Siemens AG selects Teradata to help it on its way to the 'Internet of Trains'

Siemens AG picked Teradata over HP Vertica, IBM and Oracle because it was 'the first to understand the need for an ecosystem'

Siemens AG, the German engineering company, is using Teradata's data warehouse technology because it was "the only system on the market that solved all of Siemens' problems", according to Gerhard Kress, director of mobility data services at Siemens AG.

Kress was speaking to Computing at Teradata Universe in Amsterdam last week, and he explained the need to have a data warehouse and analytics solution to enable Siemens to gain insights into the development of its trains, in a bid to eventually create "the Internet of Trains".

He said that the company was looking for a system that could scale in the petabyte range in order to achieve this.

"That means it allows for data discovery, so analytics where you don't use the standard approach - it's not a business intelligence [method] and that means you have to be able to push analytics into the database," he said.

"Three years ago when we did a market sweep - Oracle, IBM, HP Vertica, and of course Hadoop on its own - not all of them [could do that] and we selected Teradata."

Kress explained that the key factor in the decision was Teradata's Unified Data Architecture (UDA). He said that having the three components of a data warehouse, Hadoop and Teradata's data analytics platform Aster was "fantastic".

"I believe that Teradata was the first one to see that you can't just have one system that solves all of your problems. You have to be a part of an ecosystem. And if you compare the division in the UDA between Hadoop and the data warehouse now to two years ago, it has already changed and it will continue to do so because both are evolving, and we're using both extensively," Kress said.

Internet of Trains

Kress said Siemens has been applying Internet-of-Things-type technologies to trains long before rival GE, and he took a swipe at the US firm.
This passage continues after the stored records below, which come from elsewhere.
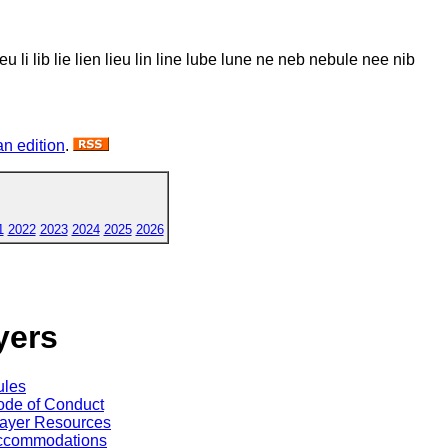
u li lib lie lien lieu lin line lube lune ne neb nebule nee nib
n edition
.
1
2022
2023
2024
2025
2026
yers
ules
de of Conduct
ayer Resources
ccommodations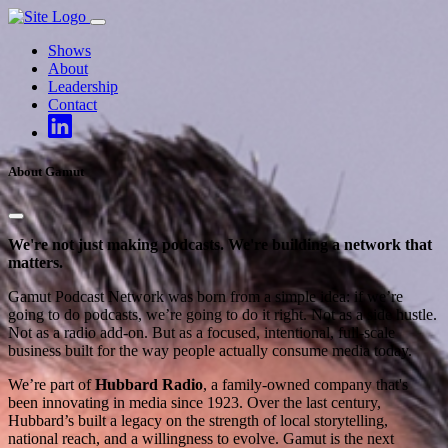
Skip
to
Shows
content
About
Leadership
Contact
About Gamut
We're not just making podcasts. We're building a network that
matters.
Gamut Podcast Network was born from a simple idea: if we’re
going to do podcasts, we’re going to do it right. Not as a side hustle.
Not as a radio add-on. But as a focused, intentional, full-scale
business built for the way people actually consume media today.
We’re part of
Hubbard Radio
, a family-owned company that's
been innovating in media since 1923. Over the last century,
Hubbard’s built a legacy on the strength of local storytelling,
national reach, and a willingness to evolve. Gamut is the next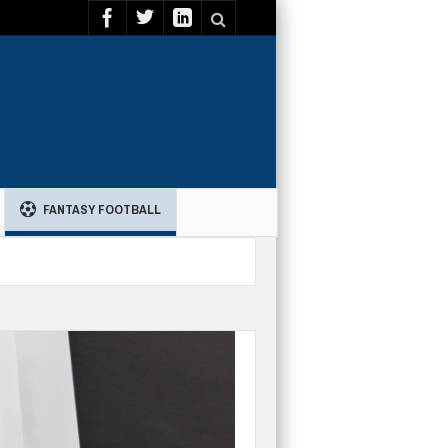
FANTASY FOOTBALL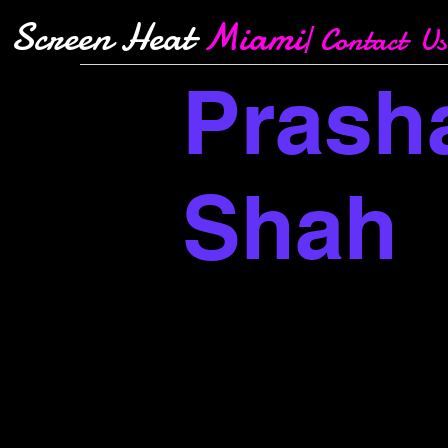
Screen Heat
Miami
| Contact Us
Prash
Shah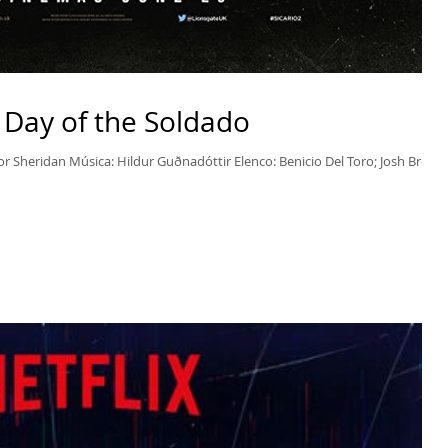
 – Day of the Soldado
lor Sheridan Música: Hildur Guðnadóttir Elenco: Benicio Del Toro; Josh Brolin;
"Siemens has a bit of a challenge in that we market things we already have in operation, whereas in the US, they market it and then they build it," he said.

He went on to explain that the firm has a platform that integrates devices from the field, and that is used in healthcare, trains and wind turbines. In total, the company has about 300,000 connected devices.

However, it needed to rebuild its underlying platform because the existing system had outgrown what Siemens originally believed it would need to do.

"It grew too fast and we needed to upgrade the platform a bit more. At the moment the IoT is an important element for us but we gave it a slightly different twist - we call it a web of systems," he said.

He explained that this is because the devices that send out the data have no logic.

"In IoT you may have chips and they will communicate, but in our case it could be that a train has a large computing capability, and that's a lot of processing that's required," he said.

He added that the volumes of data involved could never be transferred over the air to the wayside, and so all of the processing is done on the train itself.

"There is a lot of intelligence on the train system itself, that's why we call it a ‘system' and not just a ‘thing'. In future, trains will start talking to other trains about conditions, and things like ‘what is the most energy efficient way of driving'," he suggested.

But this will require a huge step change in the train industry, which Kress said is very conservative owing to the long timescales involved.

"If we sell a train, we envisage that it will be operational in 30 to 40 years, and in some cases longer. Today, we are signing a contract in Germany where we sell trains together with 32 years of maintenance at a fixed rate. The longest-running service contract we have is a 50-year-old contract. So these are heavy investments and it creates a problem because a lot of stuff out there is old and it is still operational. It was built 20 years ago when the technology was very different," he said.

Upgrading or changing software can also be problematic, because the company has to go through certification with authorities, which can sometimes take up to a year.

"That's why we start building our platform on the wayside, so not on the trains because that way we can do what we want, we don't need to bother with certifications and I can just change the algorithms and iterate a lot faster," he said.

Kress said that the overall platform could allow Siemens to perform analytics on its data, enabling it to reduce the cost of rolling stock fleet maintenance, minimise train downtime and improve fleet availability.